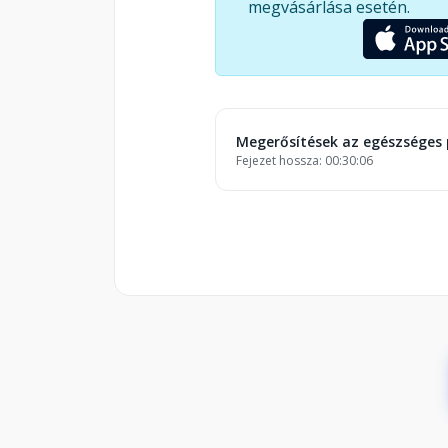
megvásárlása esetén.
Megerősítések az egészséges 
Fejezet hossza: 00:30:06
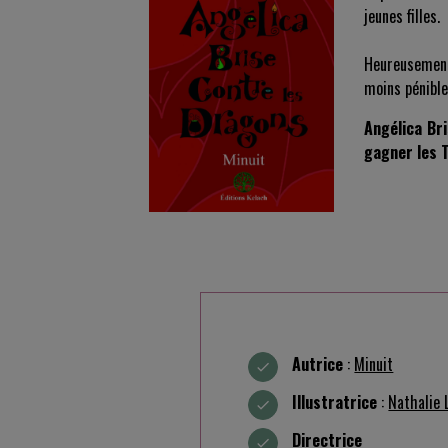
jeunes filles.
Heureusement,
moins pénible
Angélica Bri
gagner les 
Autrice
:
Minuit
Illustratrice
:
Nathalie 
Directric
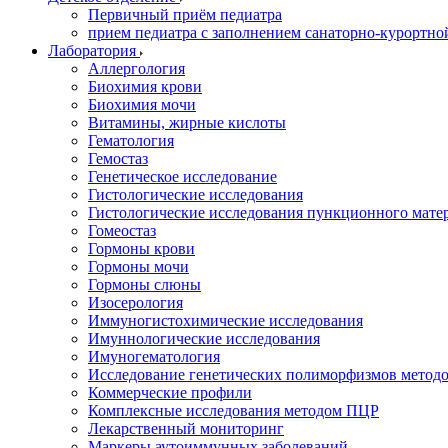
Первичный приём педиатра
прием педиатра с заполнением санаторно-курортно
Лаборатория
Аллергология
Биохимия крови
Биохимия мочи
Витамины, жирные кислоты
Гематология
Гемостаз
Генетическое исследование
Гистологические исследования
Гистологические исследования пункционного мате
Гомеостаз
Гормоны крови
Гормоны мочи
Гормоны слюны
Изосерология
Иммуногистохимические исследования
Имуннологические исследования
Имуногематология
Исследование генетических полиморфизмов метод
Коммерческие профили
Комплексные исследования методом ПЦР
Лекарственный мониторинг
Маркеры аутоиммунных заболеваний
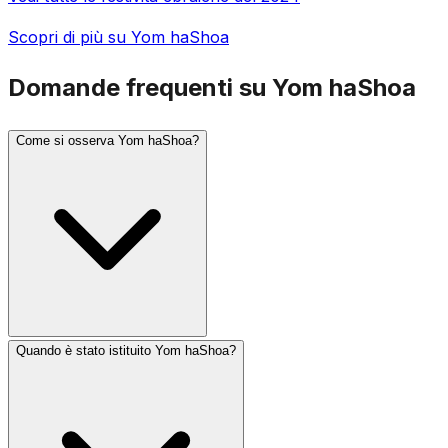
Scopri di più su Yom haShoa
Domande frequenti su Yom haShoa
Come si osserva Yom haShoa?
Quando è stato istituito Yom haShoa?
In Israele, una sirena di due minuti risuona alle 10 del
mattino e l'intero Paese si ferma in piedi sull'attenti. Le
cerimonie includono testimonianze dei sopravvissuti,
l'accensione di sei candele commemorative (che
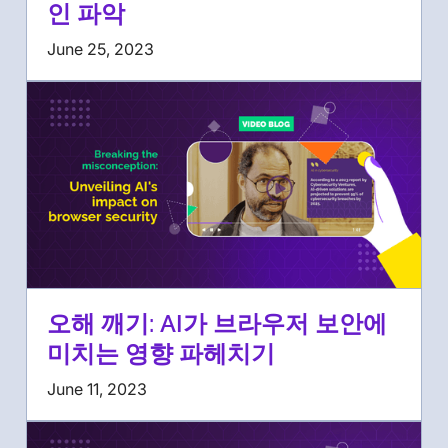
인 파악
June 25, 2023
오해 깨기: AI가 브라우저 보안에
미치는 영향 파헤치기
June 11, 2023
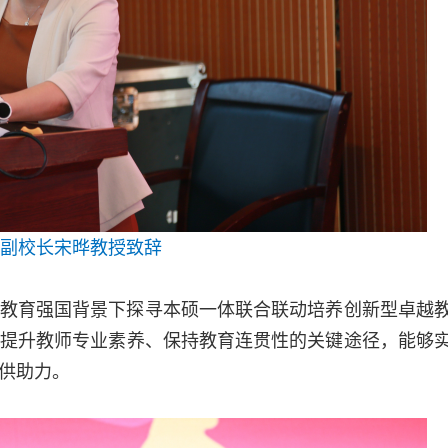
副校长宋晔教授致辞
教育强国背景下探寻本硕一体联合联动培养创新型卓越
提升教师专业素养、保持教育连贯性的关键途径，能够
供助力。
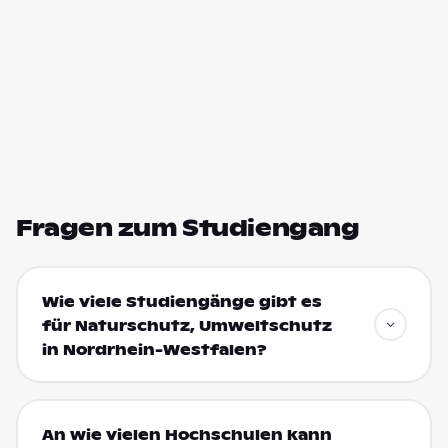
Fragen zum Studiengang
Wie viele Studiengänge gibt es
für Naturschutz, Umweltschutz
in Nordrhein-Westfalen?
An wie vielen Hochschulen kann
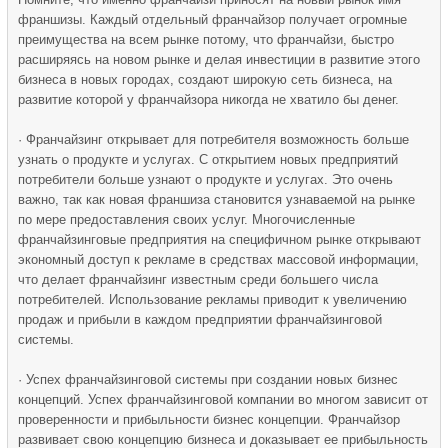
франшизы. Каждый отдельный франчайзор получает огромные
преимущества на всем рынке потому, что франчайзи, быстро
расширяясь на новом рынке и делая инвестиции в развитие этого
бизнеса в новых городах, создают широкую сеть бизнеса, на
развитие которой у франчайзора никогда не хватило бы денег.
· Франчайзинг открывает для потребителя возможность больше
узнать о продукте и услугах. С открытием новых предприятий
потребители больше узнают о продукте и услугах. Это очень
важно, так как новая франшиза становится узнаваемой на рынке
по мере предоставления своих услуг. Многочисленные
франчайзинговые предприятия на специфичном рынке открывают
экономный доступ к рекламе в средствах массовой информации,
что делает франчайзинг известным среди большего числа
потребителей. Использование рекламы приводит к увеличению
продаж и прибыли в каждом предприятии франчайзинговой
системы.
· Успех франчайзинговой системы при создании новых бизнес
концепций. Успех франчайзинговой компании во многом зависит от
проверенности и прибыльности бизнес концепции. Франчайзор
развивает свою концепцию бизнеса и доказывает ее прибыльность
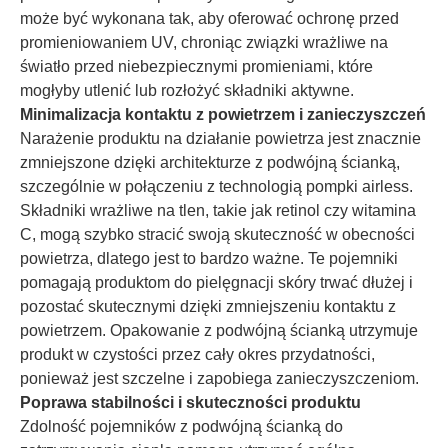
może być wykonana tak, aby oferować ochronę przed
promieniowaniem UV, chroniąc związki wrażliwe na
światło przed niebezpiecznymi promieniami, które
mogłyby utlenić lub rozłożyć składniki aktywne.
Minimalizacja kontaktu z powietrzem i zanieczyszczeń
Narażenie produktu na działanie powietrza jest znacznie
zmniejszone dzięki architekturze z podwójną ścianką,
szczególnie w połączeniu z technologią pompki airless.
Składniki wrażliwe na tlen, takie jak retinol czy witamina
C, mogą szybko stracić swoją skuteczność w obecności
powietrza, dlatego jest to bardzo ważne. Te pojemniki
pomagają produktom do pielęgnacji skóry trwać dłużej i
pozostać skutecznymi dzięki zmniejszeniu kontaktu z
powietrzem. Opakowanie z podwójną ścianką utrzymuje
produkt w czystości przez cały okres przydatności,
ponieważ jest szczelne i zapobiega zanieczyszczeniom.
Poprawa stabilności i skuteczności produktu
Zdolność pojemników z podwójną ścianką do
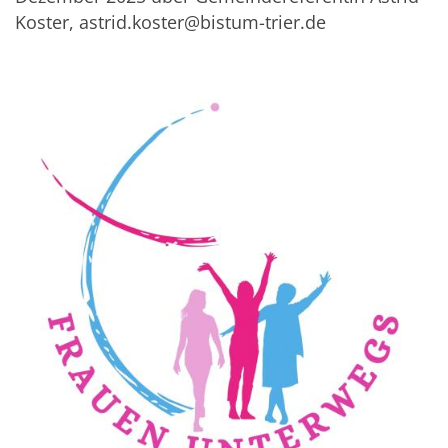
Koster, astrid.koster@bistum-trier.de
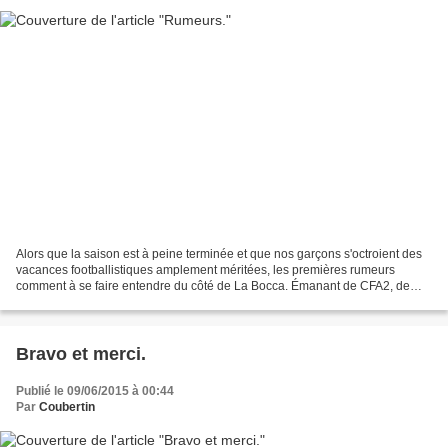
Alors que la saison est à peine terminée et que nos garçons s'octroient des
vacances footballistiques amplement méritées, les premières rumeurs
comment à se faire entendre du côté de La Bocca. Émanant de CFA2, de
CFA voire même de National. De nombreux...
Bravo et merci.
Publié le 09/06/2015 à 00:44
Par
Coubertin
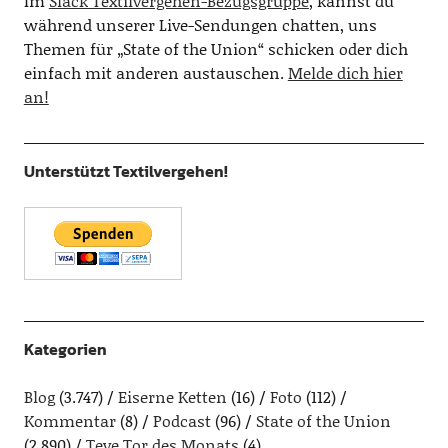
Im
Slack Textilvergehen-Bezugsgruppe
, kannst du
während unserer Live-Sendungen chatten, uns
Themen für „State of the Union“ schicken oder dich
einfach mit anderen austauschen.
Melde dich hier
an!
Unterstützt Textilvergehen!
Kategorien
Blog
(3.747)
Eiserne Ketten
(16)
Foto
(112)
Kommentar
(8)
Podcast
(96)
State of the Union
(2.890)
Teve Tor des Monats
(4)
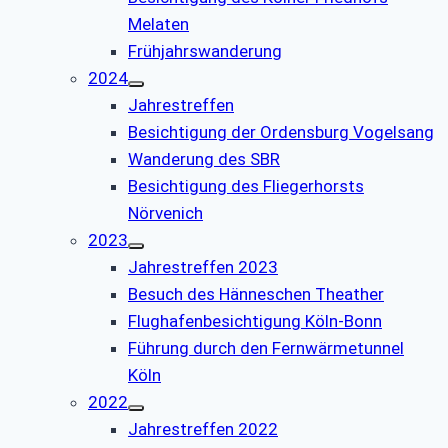
Melaten
Frühjahrswanderung
2024
Jahrestreffen
Besichtigung der Ordensburg Vogelsang
Wanderung des SBR
Besichtigung des Fliegerhorsts
Nörvenich
2023
Jahrestreffen 2023
Besuch des Hänneschen Theather
Flughafenbesichtigung Köln-Bonn
Führung durch den Fernwärmetunnel
Köln
2022
Jahrestreffen 2022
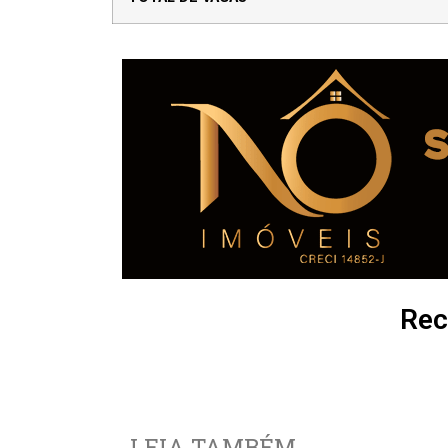
Rec
LEIA TAMBÉM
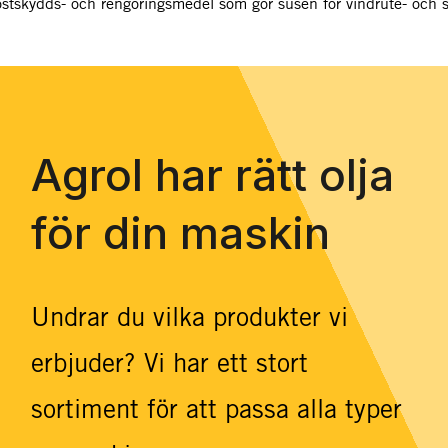
ostskydds- och rengöringsmedel som gör susen för vindrute- och s
Agrol har rätt olja
för din maskin
Undrar du vilka produkter vi
erbjuder? Vi har ett stort
sortiment för att passa alla typer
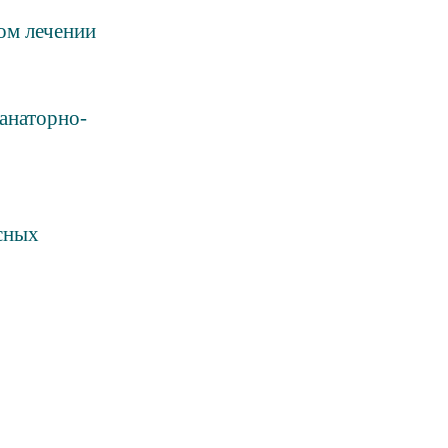
ом лечении
анаторно-
сных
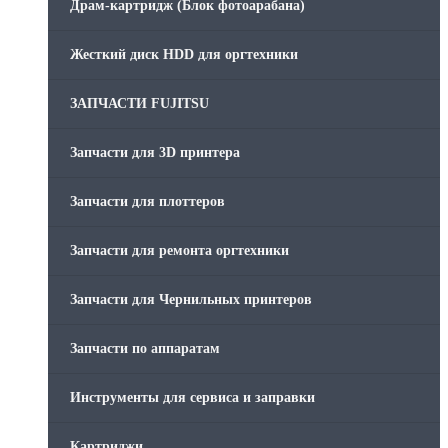
Драм-картридж (Блок фотоарабана)
Жесткий диск HDD для оргтехники
ЗАПЧАСТИ FUJITSU
Запчасти для 3D принтера
Запчасти для плоттеров
Запчасти для ремонта оргтехники
Запчасти для Чернильных принтеров
Запчасти по аппаратам
Инструменты для сервиса и заправки
Картриджи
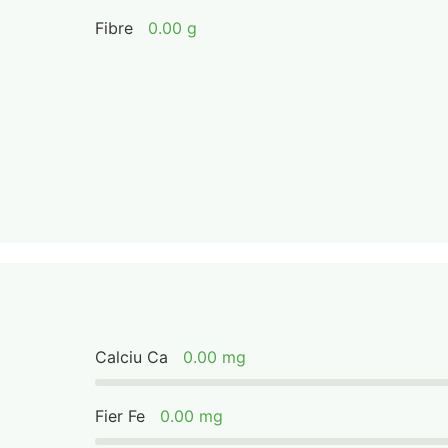
Fibre
0.00 g
Calciu Ca
0.00 mg
Fier Fe
0.00 mg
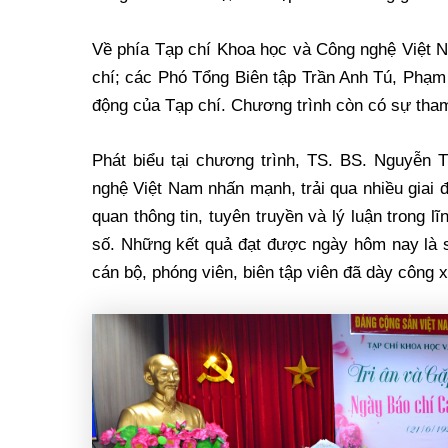
Về phía Tạp chí Khoa học và Công nghệ Việt 
chí; các Phó Tổng Biên tập Trần Anh Tú, Phạm 
động của Tạp chí. Chương trình còn có sự tham
Phát biểu tại chương trình, TS. BS. Nguyễn
nghệ Việt Nam nhấn mạnh, trải qua nhiều giai đo
quan thông tin, tuyên truyền và lý luận trong 
số. Những kết quả đạt được ngày hôm nay là sự
cán bộ, phóng viên, biên tập viên đã dày công 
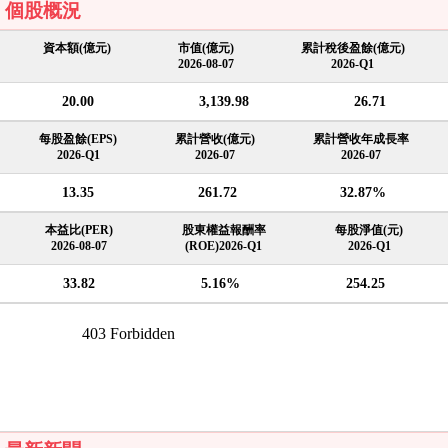
個股概況
資本額(億元)
市值(億元)
累計稅後盈餘(億元)
2026-08-07
2026-Q1
20.00
3,139.98
26.71
每股盈餘(EPS)
累計營收(億元)
累計營收年成長率
2026-Q1
2026-07
2026-07
13.35
261.72
32.87%
本益比(PER)
股東權益報酬率
每股淨值(元)
2026-08-07
(ROE)2026-Q1
2026-Q1
33.82
5.16%
254.25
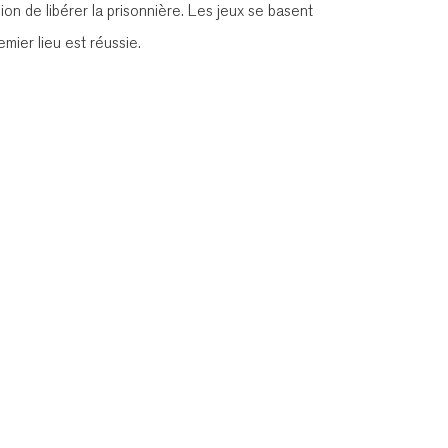
on de libérer la prisonnière. Les jeux se basent
emier lieu est réussie.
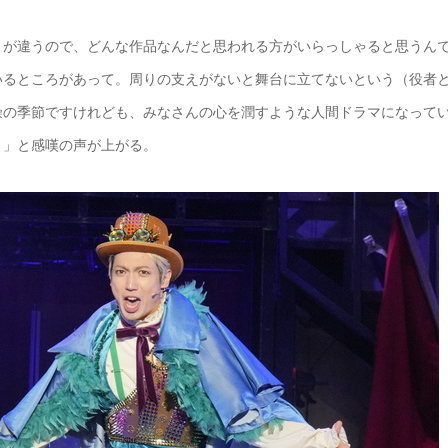
トが違うので、どんな作品なんだと思われる方がいらっしゃると思うん
いるところがあって。周りの支えがないと舞台に立てないという（役者
燥の季節ですけれども、みなさんの心を潤すような人間ドラマになって
！」と感嘆の声が上がる。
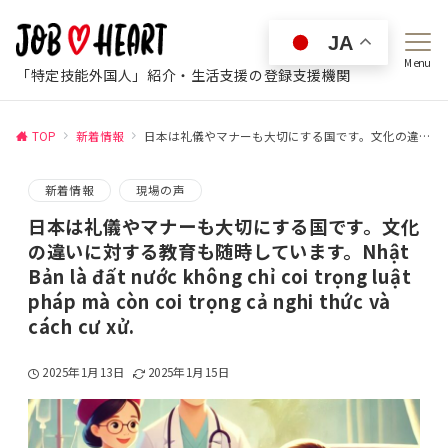
JA
Menu
「特定技能外国人」紹介・生活支援の登録支援機関
TOP
新着情報
日本は礼儀やマナーも大切にする国です。文化の違いに対する教育も随時しています。Nhật Bản là đất nước không chỉ coi trọng luật pháp mà còn coi trọng cả nghi thức và cách cư xử.
新着情報
現場の声
日本は礼儀やマナーも大切にする国です。文化
の違いに対する教育も随時しています。Nhật
Bản là đất nước không chỉ coi trọng luật
pháp mà còn coi trọng cả nghi thức và
cách cư xử.
2025年1月13日
2025年1月15日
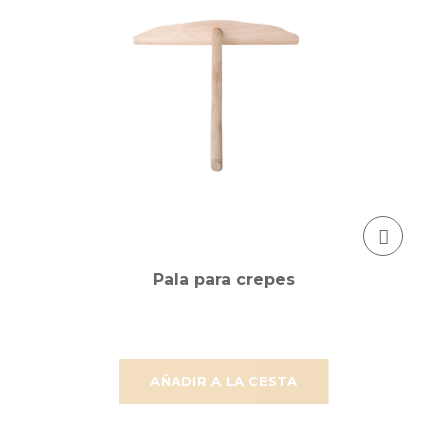
Pala para crepes
AÑADIR A LA CESTA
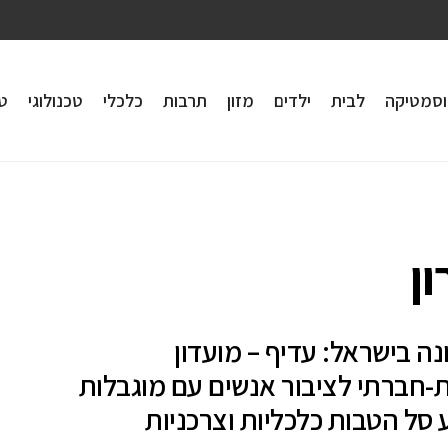
וסמטיקה
לבית
ילדים
מזון
תרבות
כלכלי
טכנולוגי
טי
ן
ה בישראל: עדיף – מועדון
-חברתי לציבור אנשים עם מוגבלות
סל הטבות כלכליות וצרכניות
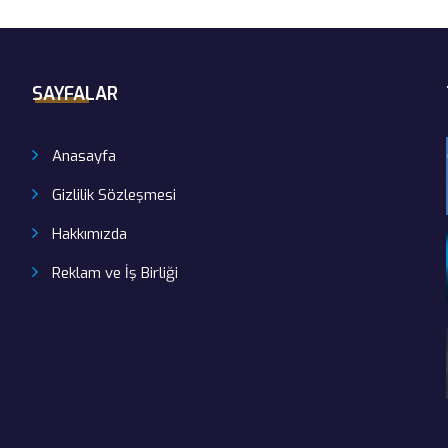
SAYFALAR
Anasayfa
Gizlilik Sözleşmesi
Hakkımızda
Reklam ve İş Birliği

• • • •

Please filter the data down to the lines containing the word "Гистологические".

## Exercise answer:
Гистологические исследования
Гистологические исследования пункционного мате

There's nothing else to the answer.